Text shown:

==============================

Disposal of Eleco Bauprodukte GmbH

 

On 30 June 2010, the Group announced the legal completion of the disposal of Eleco Bauprodukte GmbH (“EBP”), its German Connector Plate business, to Mitek Industries Inc. (“Mitek”) for a total consideration of £3.9m.  The date of disposal of the EBP was 24 April 2010.

 

EBP made a loss of £0.5m in the year ended 30 June 2010 and the net assets at the date of disposal were £0.1m.

 

Financing

 

The disposal of EBP, the significant reduction in capital expenditure and the cash contribution from the profitable trading of our software businesses have partially offset the adverse cash impact of the performance of our concrete and timber frame businesses most badly affected by difficult trading conditions.

 

Accordingly, the Group remains in a robust financial position with net bank borrowings of £1.9m (2009: net bank funds £1.6m). 

 

Our total banking facilities of £14.5m from Lloyds Banking Group, consisting of an unsecured revolving credit facility of £10.0m, which is due for renewal during July 2012, and an unsecured term loan of £4.5m repayable in 20 quarterly instalments commencing during April 2011.

 

Dividends

 

Having regard to the Company’s current financial position and performance, the Board is not in a position to recommend the payment of a dividend in respect of the year ended 30 June 2010 but will consider a return to recommending dividend payments as and when the company’s trading position and performance permits.

 

Employees

 

Implementing the changes noted above in current markets has placed significant demands on all our employees and, on behalf of the Board, I wish to thank them for their hard work and dedication during the year.

 

Directors

 

There have been significant changes to the composition of the Board in the past year.

 

Paul Taylor, Chief Executive of our Roofing, Cladding and Timber frame businesses, resigned from the Board on 8 October 2009 after nine years with the Group.

 

Craig Slater was appointed to the Board as Chief Operating Officer on 7 December 2009.  He has been primarily responsible for the formulation and implementation of the Plan for the Group’s Building Systems businesses and for the operations of the Group as a whole.  Following the resignation of Fred Newby from the Board each of our Building Systems businesses will report directly to him.

 

Jonathan Edwards was appointed to the Board as a Non Executive director on 1 April 2010. He is also Chairman of the Audit Committee.

 

Tom Quinn also retired from the Board on 30 June 2010, after nine years service as a Non Executive director and I would like to thank him on behalf of the Board for his excellent counsel in that time.

 

David Dannhauser resigned on 15 July 2010 after more than 15 years in his role as Finance Director and I would like to thank him for his undoubted contribution to the Group over that period.

==============================

Data listing:
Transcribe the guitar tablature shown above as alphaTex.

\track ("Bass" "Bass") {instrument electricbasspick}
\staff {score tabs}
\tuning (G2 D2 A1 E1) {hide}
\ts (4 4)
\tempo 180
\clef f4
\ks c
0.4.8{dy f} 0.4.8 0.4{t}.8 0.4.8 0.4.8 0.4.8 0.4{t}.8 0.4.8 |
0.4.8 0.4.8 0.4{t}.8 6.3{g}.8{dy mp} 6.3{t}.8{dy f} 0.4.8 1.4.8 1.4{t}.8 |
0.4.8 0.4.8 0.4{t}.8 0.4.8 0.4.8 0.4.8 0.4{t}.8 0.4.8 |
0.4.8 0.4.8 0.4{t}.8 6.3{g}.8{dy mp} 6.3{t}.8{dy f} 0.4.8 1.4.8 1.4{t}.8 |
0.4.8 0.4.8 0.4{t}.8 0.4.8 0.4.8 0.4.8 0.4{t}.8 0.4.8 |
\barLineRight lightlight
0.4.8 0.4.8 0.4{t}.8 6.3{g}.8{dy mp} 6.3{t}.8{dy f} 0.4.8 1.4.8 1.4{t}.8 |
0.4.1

==============================

Work to do:
1. In the Eleco report, rewrite the paragraph beginning "Craig Slater was appointed" as a short bulleted list that keeps its main facts.
2. Reproduce everything in the Eleco report from "On 30 June 2010, the" down to "difficult trading conditions.".
3. Continue the Eleco report from the point where it stops.

The results:
1.
- Appointed to the Board as Chief Operating Officer on 7 December 2009.
- Primarily responsible for formulating and implementing the Plan for the Group's Building Systems businesses, and for the operations of the Group as a whole.
- Following Fred Newby's resignation from the Board, each Building Systems business will report directly to him.

2.
On 30 June 2010, the Group announced the legal completion of the disposal of Eleco Bauprodukte GmbH (“EBP”), its German Connector Plate business, to Mitek Industries Inc. (“Mitek”) for a total consideration of £3.9m.  The date of disposal of the EBP was 24 April 2010.

 

EBP made a loss of £0.5m in the year ended 30 June 2010 and the net assets at the date of disposal were £0.1m.

 

Financing

 

The disposal of EBP, the significant reduction in capital expenditure and the cash contribution from the profitable trading of our software businesses have partially offset the adverse cash impact of the performance of our concrete and timber frame businesses most badly affected by difficult trading conditions.

3.
 

Tim Sykes is acting in an interim capacity following David Dannhauser’s resignation.

 

Fred Newby, Deputy Chairman and Divisional Chief Executive Building Systems gave notice in March 2010 of his intention to retire in June 2011.  Fred continues to support our work at Bell & Webster designed to return that business to sustainable profitability but resigned today from the Board.  I would like to thank Fred for his significant contribution to the Group over the last 18 years.

 

Outlook

 

The Software businesses are performing well with further improvement against that already achieved in the year to 30 June 2010.  I expect the momentum in these businesses to continue.

 

The Building Systems businesses have been through a restructuring process that was initiated as part of the comprehensive turnaround Plan designed to deliver a much improved performance in the current year.  Demand in some markets in which our Building Systems businesses operate remains low and the pipeline is still predictably weak in comparison to prior years.  However, we have taken significant steps to reduce costs and capacity in response to these market conditions and will react promptly and with vigour to any further weakening in demand.  Thus far in the current year, we have been encouraged by the level of progress against the turnaround Plan.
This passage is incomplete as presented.